Middle East food security focus: Qatar loses top spot to Israel in 2020 global index

By Guan Yu Lim

- Last updated on GMT

The Global Food Security Index (GFSI) is developed by The Economist Intelligence Unit (EIU) and supported by Corteva Agriscience ©EIU
The Global Food Security Index (GFSI) is developed by The Economist Intelligence Unit (EIU) and supported by Corteva Agriscience ©EIU

Related tags Middle east MENA Global food security Food security

Israel has claimed the top spot in the annual Global Food Security Index (GFSI) 2020, while last year’s top ranked nation Qatar has slipped to the fourth place, among the 15 countries analysed in the Middle East and North Africa (MENA) region.

GFSI is developed by The Economist Intelligence Unit (EIU), together with Corteva Agriscience, and covers 113 countries globally.

This year’s edition saw Kuwait (33rd​ globally) take second place in the MENA region, a jump from fourth place last year​.

Third place in MENA went to Oman (34th​), who was in seventh last year.

Qatar (37th​) took the fourth place in MENA and Saudi Arabia (38th​) maintained its fifth position.

This year’s most food secured country in MENA, Israel, is ranked 8th​ globally.

The five least food secured MENA countries were Tunisia (59th​), Egypt (60th​), Jordan (62th), Syria (101th) and Yemen (113th​).

The GFSI report analyses four metrics, food affordability, availability, quality and safety, and natural resources and resilience.

The MENA region generally performed well in food quality, safety and affordability, but not so well on natural resources and resilience.

Comparing between regions, North America scored the highest, followed by Europe, MENA, Asia-Pacific, Latin America and lastly Sub-Saharan Africa.

Affordability, availability, quality and safety

Food affordability assesses factors including the ability of consumers to purchase food, their vulnerability to price shocks, and the presence of programmes and policies to support the population when shocks occur such as the COVID-19 emergency.

One factor is the poverty rate, which has significantly improved in the MENA region. Now 7.5% of the population live under the poverty line.

However, the report pointed out that this figure masked huge contrasts within the region. Poverty rates are extremely low in wealthy GCC countries, but half of the population in Yemen lives under the poverty line, while Syria and Egypt also have high poverty rates.
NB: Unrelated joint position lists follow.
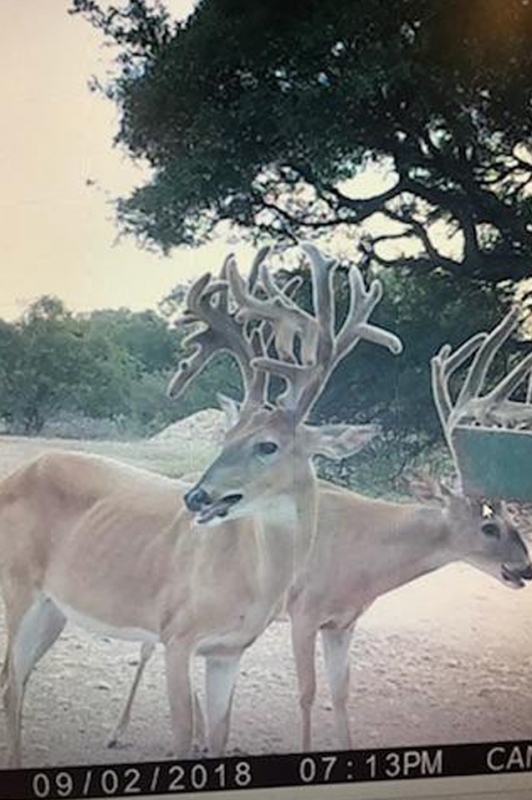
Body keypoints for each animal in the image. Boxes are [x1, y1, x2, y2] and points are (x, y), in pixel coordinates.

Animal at [0, 242, 402, 767]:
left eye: (267, 445)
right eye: (225, 437)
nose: (195, 495)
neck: (250, 579)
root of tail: (16, 473)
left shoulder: (228, 651)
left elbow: (218, 735)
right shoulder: (176, 634)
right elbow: (182, 733)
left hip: (55, 607)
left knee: (14, 679)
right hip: (19, 586)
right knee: (12, 684)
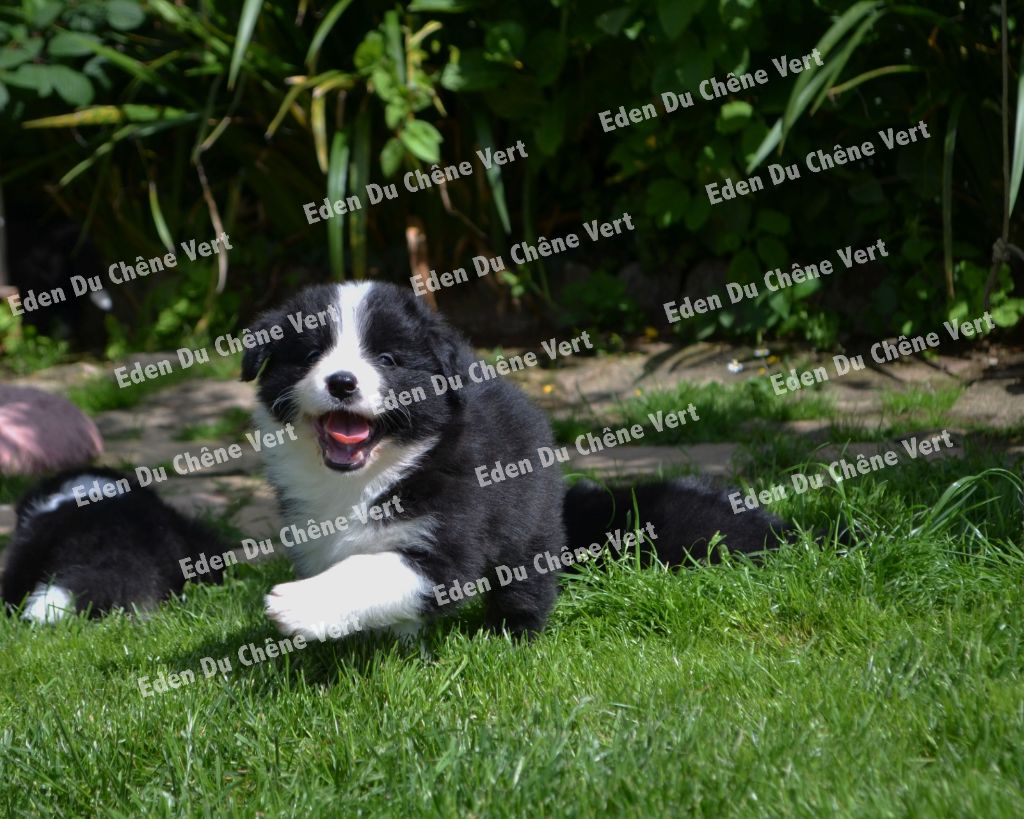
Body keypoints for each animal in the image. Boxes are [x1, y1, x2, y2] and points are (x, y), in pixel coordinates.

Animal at [241, 282, 790, 638]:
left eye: (389, 360)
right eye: (310, 355)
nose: (342, 382)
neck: (367, 479)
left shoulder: (448, 538)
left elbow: (372, 571)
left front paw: (298, 605)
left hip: (528, 525)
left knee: (528, 579)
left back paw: (514, 633)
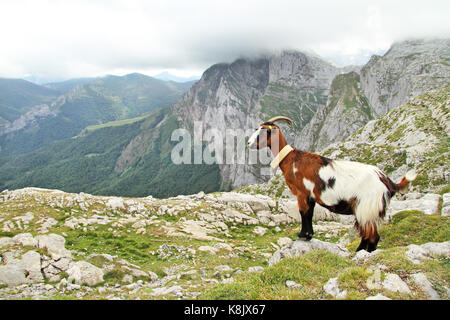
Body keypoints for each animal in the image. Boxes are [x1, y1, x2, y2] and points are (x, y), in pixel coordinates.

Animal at [248, 115, 416, 252]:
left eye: (264, 131)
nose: (249, 143)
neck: (292, 159)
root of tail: (387, 180)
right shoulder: (311, 196)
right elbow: (310, 213)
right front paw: (309, 235)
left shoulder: (302, 193)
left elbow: (303, 213)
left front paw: (302, 235)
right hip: (366, 210)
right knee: (367, 235)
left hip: (367, 207)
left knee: (373, 237)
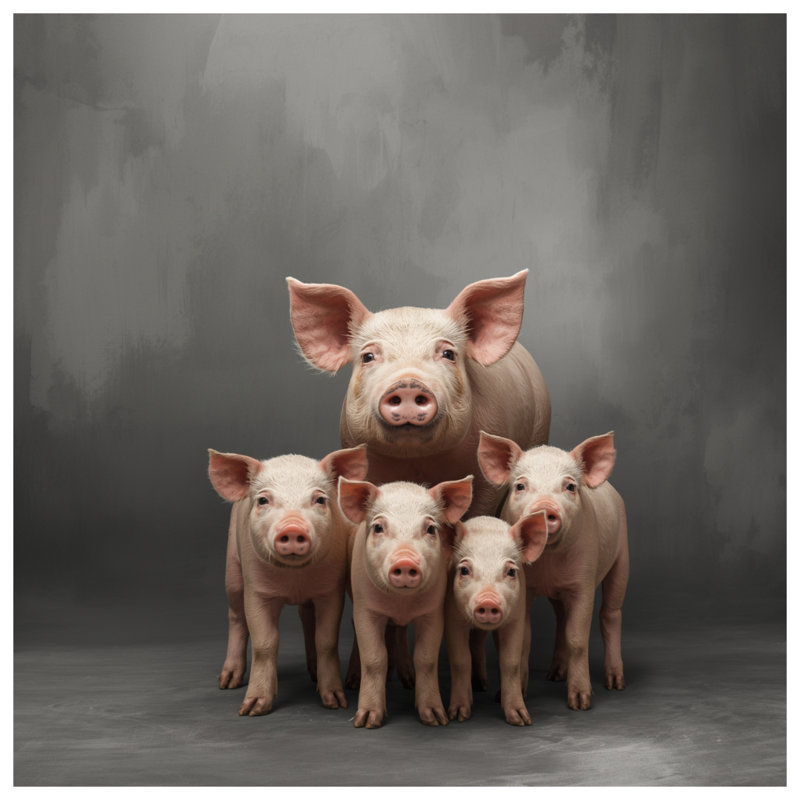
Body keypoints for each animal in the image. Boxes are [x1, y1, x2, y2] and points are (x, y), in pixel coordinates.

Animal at [207, 445, 368, 716]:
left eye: (319, 499)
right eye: (263, 500)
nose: (292, 528)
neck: (295, 581)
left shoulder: (330, 589)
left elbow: (326, 641)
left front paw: (336, 702)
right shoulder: (256, 589)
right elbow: (264, 642)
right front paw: (251, 709)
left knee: (307, 618)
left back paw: (314, 674)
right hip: (232, 568)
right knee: (236, 616)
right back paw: (227, 682)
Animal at [338, 475, 474, 728]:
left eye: (430, 528)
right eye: (378, 527)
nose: (405, 561)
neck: (401, 604)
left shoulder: (433, 612)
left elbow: (425, 659)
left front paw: (437, 719)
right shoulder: (365, 608)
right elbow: (374, 658)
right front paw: (366, 721)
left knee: (399, 633)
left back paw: (407, 680)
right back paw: (352, 681)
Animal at [445, 512, 548, 726]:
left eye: (510, 571)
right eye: (464, 570)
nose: (488, 600)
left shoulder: (516, 619)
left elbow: (510, 662)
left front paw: (522, 720)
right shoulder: (452, 617)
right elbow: (460, 661)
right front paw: (458, 715)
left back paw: (487, 688)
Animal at [477, 430, 629, 710]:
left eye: (569, 486)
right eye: (520, 486)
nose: (545, 508)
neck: (548, 565)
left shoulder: (583, 581)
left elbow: (577, 638)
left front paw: (581, 702)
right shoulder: (525, 588)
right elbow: (524, 641)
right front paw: (507, 695)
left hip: (622, 555)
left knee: (610, 614)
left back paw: (615, 683)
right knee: (561, 619)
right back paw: (555, 675)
In 2020, food prices also increased across MENA compared to 2019, with strong inflation seen in Qatar, UAE and Egypt.

Food availability assesses factors such as the sufficiency of the national food supply, the risk of supply disruption, the capacity to disseminate food, and research efforts to expand agricultural output.

In MENA, food aid dependency is low, except in unstable Syria and Yemen, as well as Jordan, which hosts a large number of refugees.

Armed conflict and political instability adversely affect food availability through disruptions to supply chains, and threatens its own food security.

The risk is also spreading in other countries in MENA, posing threats to the region’s food security.

The region should prioritise investments in agriculture infrastructure to achieve a higher degree of autonomy in its food supply, the report said.

Only about a third of countries in MENA have a food security strategy or a food security agency.

For the quality and safety metric, nation’s are measured on the variety and nutritional quality of the average diet, as well as food safety mechanisms.

The MENA diet was found to be particularly rich in iron.

Most MENA countries conduct nutritional monitoring of their populations except Algeria, Bahrain, Qatar and Syria.

Nine out of 15 countries including Israel, Oman, Saudi Arabia have a nutrition strategy, and only one-third have dietary guidelines.

The report suggest that other countries can emulate their best practices, such as dietary guidelines, national planning, food labelling, and population monitoring and surveillance.

New metric: Natural resources and resilience

This year’s edition of GFSI incorporates natural resources and resilience for the first time.

This category assesses a country’s exposure to the impacts of a changing climate, its susceptibility to natural resource risks and how the country is adapting to these risks, all of which affect food security.

Some of the wealthier MENA countries such Saudi Arabia, Bahrain, Kuwait and Qatar scored poorly in this metric.

This is because the MENA region typically have arid landscapes that pose natural challenges, water shortage risk, and high exposure to storms and droughts.

Because of this, MENA countries are some of the most heavily dependent on food imports, with about 75% of cereal consumption relying on imports on average.

However, despite facing climatic risks and environmental degradation, political commitment to climate change adaptation is low in MENA countries.

In MENA, more than half of the countries do not have any kind of climate adaptation plan in place. Only four countries have shown limited commitment to developing early warning measures or climate-smart agriculture practices, and commitment to managing exposure is below the global average.

The report suggest that MENA is the weakest region globally in terms of policy commitments to climate change adaptation, and called for countries to seek help from global leaders.